[Keypoint text descriptions]
=-=-=

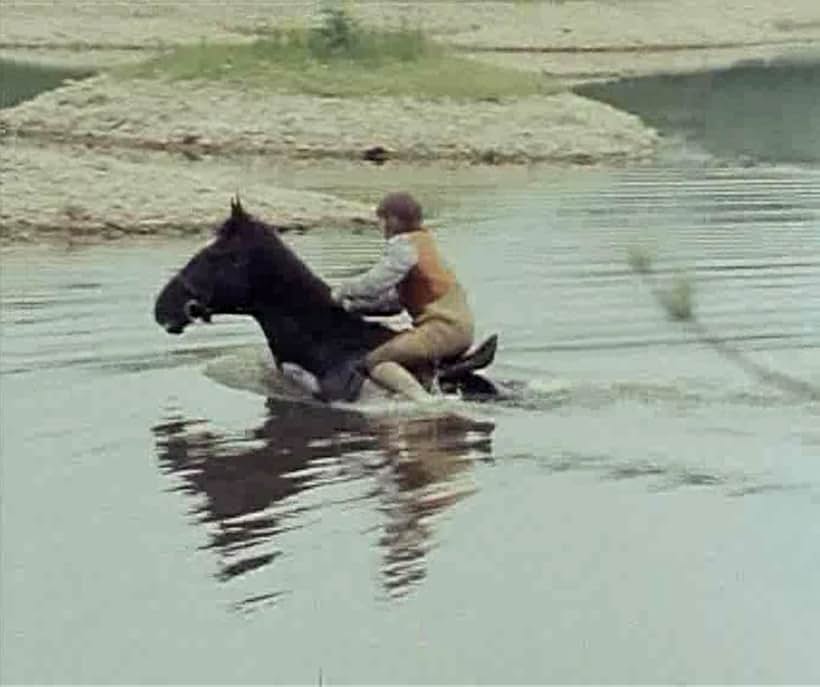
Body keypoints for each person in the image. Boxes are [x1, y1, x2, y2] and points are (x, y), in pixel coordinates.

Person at [331, 192, 475, 402]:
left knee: (376, 361)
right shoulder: (424, 243)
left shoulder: (404, 245)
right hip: (458, 330)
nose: (379, 227)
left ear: (393, 220)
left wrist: (341, 291)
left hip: (443, 329)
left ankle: (424, 404)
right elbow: (393, 303)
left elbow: (375, 283)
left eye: (381, 220)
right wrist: (353, 307)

=-=-=

--- Exercise requirements ---
Output every entry above exactly, minus the pictures.

--- Task response ---
Body keypoints for each person in the image. Boxes are [x1, y1, x2, y2] and points are (x, y), in pixel coordinates.

Person at [331, 192, 475, 402]:
left knee: (376, 361)
right shoulder: (424, 243)
left shoulder: (404, 245)
right hip: (458, 330)
nose: (379, 227)
left ear: (393, 220)
left wrist: (341, 291)
left hip: (443, 329)
left ankle: (424, 404)
right elbow: (393, 303)
left elbow: (375, 283)
left eye: (381, 220)
right wrist: (353, 307)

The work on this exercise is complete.